#### EXTRACTED TEXT
+++

Forum Moderators: phranque

Message Too Old, No Replies

redirect problem - unable to get the correct variables

I wrote a redirect that got a specific variable however wh

         

nigelt74

8:17 am on Sep 13, 2007 (gmt 0)

10+ Year Member



Hi all

I get a URL like this

roast/hedgehog/224-4010.html

and I rewrite it to this

roast/hedgehog/224.html

using this rule
RewriteRule ^roast/hedgehog/([^/\.]+)-([^/\.]+)\.html$ /roast/hedgehog/$1.html

But now the boss wants to see it work like this

roast/hedgehog/224-4010.html

and I rewrite it to this

roast/hedgehog/4010.html

now if i change the above rule to

RewriteRule ^roast/hedgehog/([^/\.]+)-([^/\.]+)\.html$ /roast/hedgehog/$2.html

it work ok until i get a URL like this

roast/hedgehog/224-4010-123.html

It then produces

roast/hedgehog/123.html

but the boss wants it to produce

roast/hedgehog/4010-123.html

and that is where i am stumped, I know why it does it but i can't seem to figure a way around it and there are URLs that have many more - in them, I basically just need to loose the first one

Cheers

jdMorgan

1:56 pm on Sep 13, 2007 (gmt 0)

+++

#### EXTRACTED INFORMATION
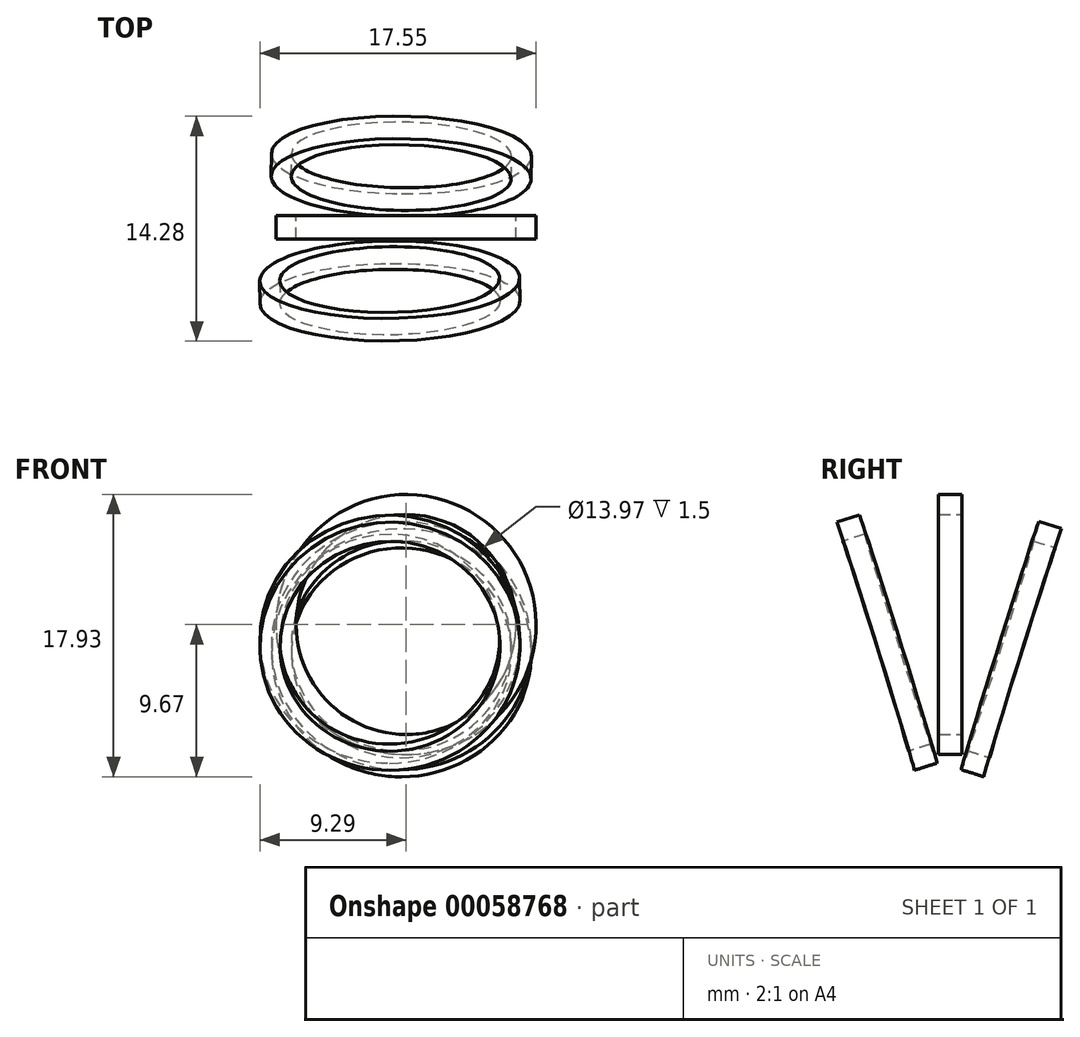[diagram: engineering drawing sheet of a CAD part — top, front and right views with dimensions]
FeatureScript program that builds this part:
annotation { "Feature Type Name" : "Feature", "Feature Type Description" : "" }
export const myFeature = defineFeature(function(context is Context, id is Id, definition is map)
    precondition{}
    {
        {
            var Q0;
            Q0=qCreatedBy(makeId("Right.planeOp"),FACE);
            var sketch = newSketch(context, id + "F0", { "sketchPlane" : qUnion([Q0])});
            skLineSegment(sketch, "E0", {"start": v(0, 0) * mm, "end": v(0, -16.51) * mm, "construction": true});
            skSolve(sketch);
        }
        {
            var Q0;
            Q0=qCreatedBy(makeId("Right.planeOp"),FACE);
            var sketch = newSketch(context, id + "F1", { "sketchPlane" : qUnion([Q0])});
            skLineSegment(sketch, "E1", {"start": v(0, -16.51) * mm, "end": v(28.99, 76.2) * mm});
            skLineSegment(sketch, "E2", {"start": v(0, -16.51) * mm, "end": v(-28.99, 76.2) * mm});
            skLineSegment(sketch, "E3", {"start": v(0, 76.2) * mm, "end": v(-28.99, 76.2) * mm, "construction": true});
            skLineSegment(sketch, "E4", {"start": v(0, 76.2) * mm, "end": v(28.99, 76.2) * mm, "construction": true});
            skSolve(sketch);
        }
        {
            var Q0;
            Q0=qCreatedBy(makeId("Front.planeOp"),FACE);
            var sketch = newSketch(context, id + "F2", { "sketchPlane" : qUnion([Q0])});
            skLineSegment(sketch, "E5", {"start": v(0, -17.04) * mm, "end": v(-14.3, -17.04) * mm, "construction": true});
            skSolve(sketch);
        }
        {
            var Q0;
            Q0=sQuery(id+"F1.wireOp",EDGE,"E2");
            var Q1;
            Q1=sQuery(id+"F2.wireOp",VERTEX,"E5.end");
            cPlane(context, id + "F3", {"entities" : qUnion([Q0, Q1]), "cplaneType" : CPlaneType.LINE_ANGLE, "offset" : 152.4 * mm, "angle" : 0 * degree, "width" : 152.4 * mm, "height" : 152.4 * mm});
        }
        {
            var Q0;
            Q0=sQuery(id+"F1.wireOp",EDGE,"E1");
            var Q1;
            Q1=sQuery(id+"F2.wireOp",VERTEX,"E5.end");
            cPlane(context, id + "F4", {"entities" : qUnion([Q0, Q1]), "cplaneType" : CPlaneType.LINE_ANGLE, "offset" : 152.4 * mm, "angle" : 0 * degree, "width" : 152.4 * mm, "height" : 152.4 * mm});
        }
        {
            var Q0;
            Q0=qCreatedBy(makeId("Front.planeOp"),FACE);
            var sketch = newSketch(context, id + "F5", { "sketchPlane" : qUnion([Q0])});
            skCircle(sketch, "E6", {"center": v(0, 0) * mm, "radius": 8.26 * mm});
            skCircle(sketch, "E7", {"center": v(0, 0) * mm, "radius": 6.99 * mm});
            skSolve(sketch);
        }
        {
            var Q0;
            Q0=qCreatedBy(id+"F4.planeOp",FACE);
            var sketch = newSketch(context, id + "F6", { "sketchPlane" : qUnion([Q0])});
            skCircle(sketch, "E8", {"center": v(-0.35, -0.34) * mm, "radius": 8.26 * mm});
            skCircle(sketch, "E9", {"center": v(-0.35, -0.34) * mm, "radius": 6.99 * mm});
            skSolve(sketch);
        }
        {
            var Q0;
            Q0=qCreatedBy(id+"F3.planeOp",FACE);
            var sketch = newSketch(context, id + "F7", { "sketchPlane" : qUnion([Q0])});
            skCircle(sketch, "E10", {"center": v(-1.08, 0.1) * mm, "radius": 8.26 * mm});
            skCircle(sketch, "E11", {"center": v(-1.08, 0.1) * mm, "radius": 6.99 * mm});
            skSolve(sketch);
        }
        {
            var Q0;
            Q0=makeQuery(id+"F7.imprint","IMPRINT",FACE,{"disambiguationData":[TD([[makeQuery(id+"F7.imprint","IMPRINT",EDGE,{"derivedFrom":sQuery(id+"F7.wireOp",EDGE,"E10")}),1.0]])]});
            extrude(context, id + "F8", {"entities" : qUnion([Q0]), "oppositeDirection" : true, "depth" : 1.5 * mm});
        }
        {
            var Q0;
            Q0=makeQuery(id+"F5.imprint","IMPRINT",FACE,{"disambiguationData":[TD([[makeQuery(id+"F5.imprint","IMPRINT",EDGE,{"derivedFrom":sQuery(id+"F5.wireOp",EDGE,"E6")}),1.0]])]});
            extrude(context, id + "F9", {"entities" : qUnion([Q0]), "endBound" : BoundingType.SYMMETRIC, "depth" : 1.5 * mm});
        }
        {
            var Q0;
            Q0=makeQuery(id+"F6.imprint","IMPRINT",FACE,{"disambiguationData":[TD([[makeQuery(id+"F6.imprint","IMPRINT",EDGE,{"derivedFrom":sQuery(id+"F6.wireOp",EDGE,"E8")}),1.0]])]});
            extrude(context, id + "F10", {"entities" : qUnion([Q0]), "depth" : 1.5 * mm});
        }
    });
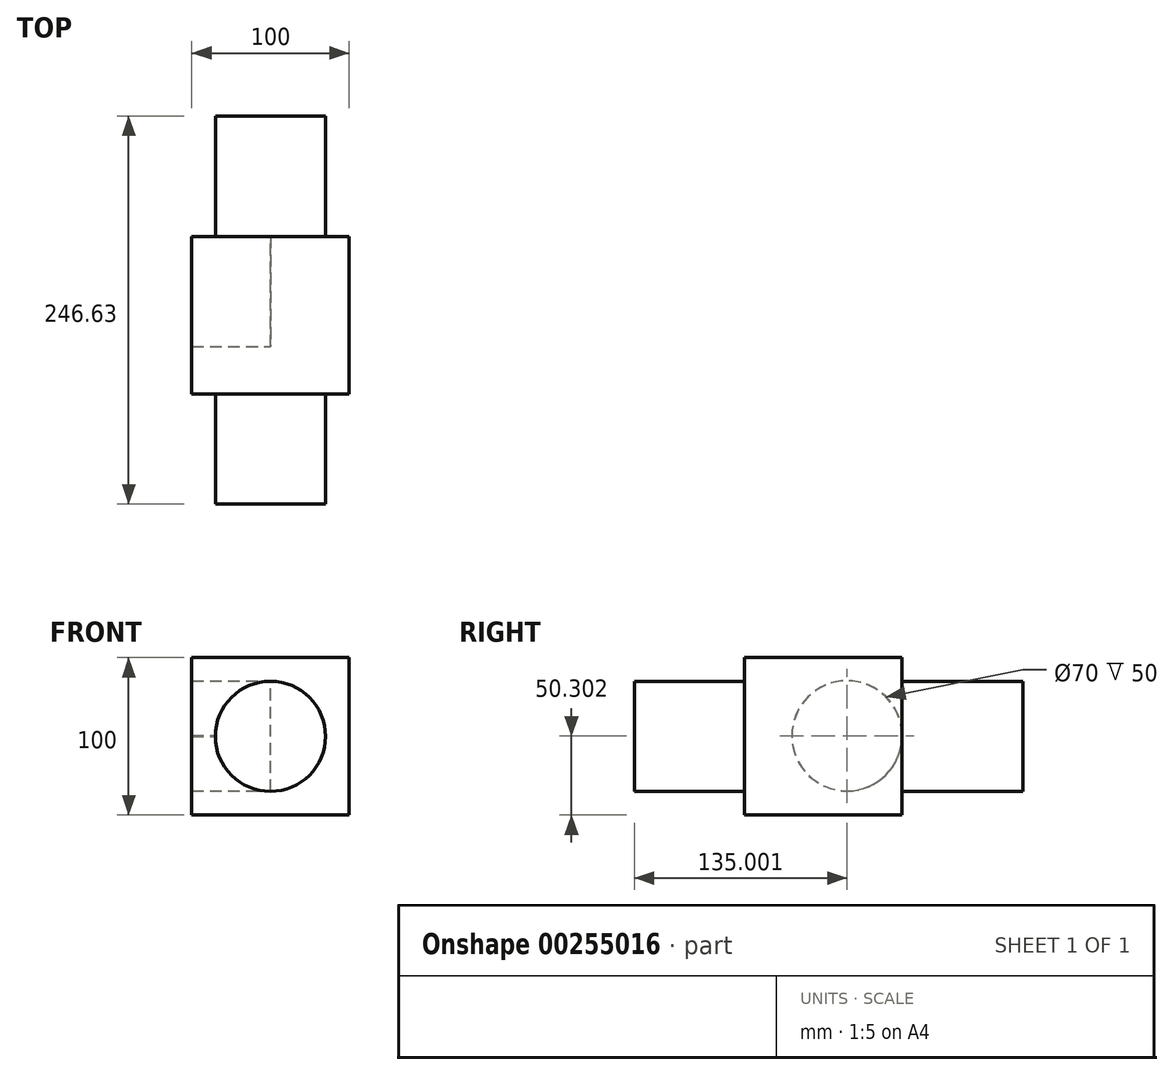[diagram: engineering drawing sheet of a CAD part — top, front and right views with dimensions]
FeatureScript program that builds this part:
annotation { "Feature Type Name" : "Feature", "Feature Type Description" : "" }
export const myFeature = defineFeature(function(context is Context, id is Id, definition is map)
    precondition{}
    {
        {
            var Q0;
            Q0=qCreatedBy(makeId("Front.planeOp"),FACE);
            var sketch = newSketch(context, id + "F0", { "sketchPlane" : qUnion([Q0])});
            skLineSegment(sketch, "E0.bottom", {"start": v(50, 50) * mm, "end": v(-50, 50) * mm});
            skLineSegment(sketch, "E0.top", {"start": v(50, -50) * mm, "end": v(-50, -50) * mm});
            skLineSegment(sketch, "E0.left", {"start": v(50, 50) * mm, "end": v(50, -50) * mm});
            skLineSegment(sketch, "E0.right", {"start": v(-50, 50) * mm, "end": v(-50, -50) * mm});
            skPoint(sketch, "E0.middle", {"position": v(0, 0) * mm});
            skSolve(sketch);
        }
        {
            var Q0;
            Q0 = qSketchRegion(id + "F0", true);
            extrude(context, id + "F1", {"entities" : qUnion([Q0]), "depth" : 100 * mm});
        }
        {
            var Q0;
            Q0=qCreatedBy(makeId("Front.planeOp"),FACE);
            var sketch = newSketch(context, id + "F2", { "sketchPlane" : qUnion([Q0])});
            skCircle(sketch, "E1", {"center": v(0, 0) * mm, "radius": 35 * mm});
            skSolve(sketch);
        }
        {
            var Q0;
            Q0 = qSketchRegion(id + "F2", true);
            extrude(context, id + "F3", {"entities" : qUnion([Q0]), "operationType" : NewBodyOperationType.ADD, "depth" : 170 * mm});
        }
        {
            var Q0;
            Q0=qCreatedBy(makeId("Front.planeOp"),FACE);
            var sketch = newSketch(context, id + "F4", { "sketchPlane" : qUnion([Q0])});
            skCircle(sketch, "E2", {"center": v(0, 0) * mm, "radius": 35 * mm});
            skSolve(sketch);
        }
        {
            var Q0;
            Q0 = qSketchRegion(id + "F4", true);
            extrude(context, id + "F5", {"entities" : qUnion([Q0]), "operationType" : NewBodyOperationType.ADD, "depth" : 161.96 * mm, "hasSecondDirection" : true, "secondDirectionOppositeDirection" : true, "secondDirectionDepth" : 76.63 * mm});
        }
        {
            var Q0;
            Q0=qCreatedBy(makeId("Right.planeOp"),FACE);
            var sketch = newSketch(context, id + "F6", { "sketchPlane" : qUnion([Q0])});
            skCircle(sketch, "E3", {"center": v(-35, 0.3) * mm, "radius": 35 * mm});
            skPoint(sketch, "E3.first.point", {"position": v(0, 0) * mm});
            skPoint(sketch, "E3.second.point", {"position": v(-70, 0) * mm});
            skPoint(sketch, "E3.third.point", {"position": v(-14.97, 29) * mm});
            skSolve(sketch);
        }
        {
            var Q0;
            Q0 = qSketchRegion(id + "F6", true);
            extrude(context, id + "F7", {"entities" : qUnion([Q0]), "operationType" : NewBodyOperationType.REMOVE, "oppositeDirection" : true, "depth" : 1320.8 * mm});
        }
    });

+++

#### WHAT IS ASKED
Reproduce the forum thread from "Message Too Old, No" up to and including "am on Sep 13, 2007 (gmt 0)", changing "redirect" to "rewrite" throughout.

#### EXERCISE SOLUTION
Message Too Old, No Replies

rewrite problem - unable to get the correct variables

I wrote a rewrite that got a specific variable however wh

         

nigelt74

8:17 am on Sep 13, 2007 (gmt 0)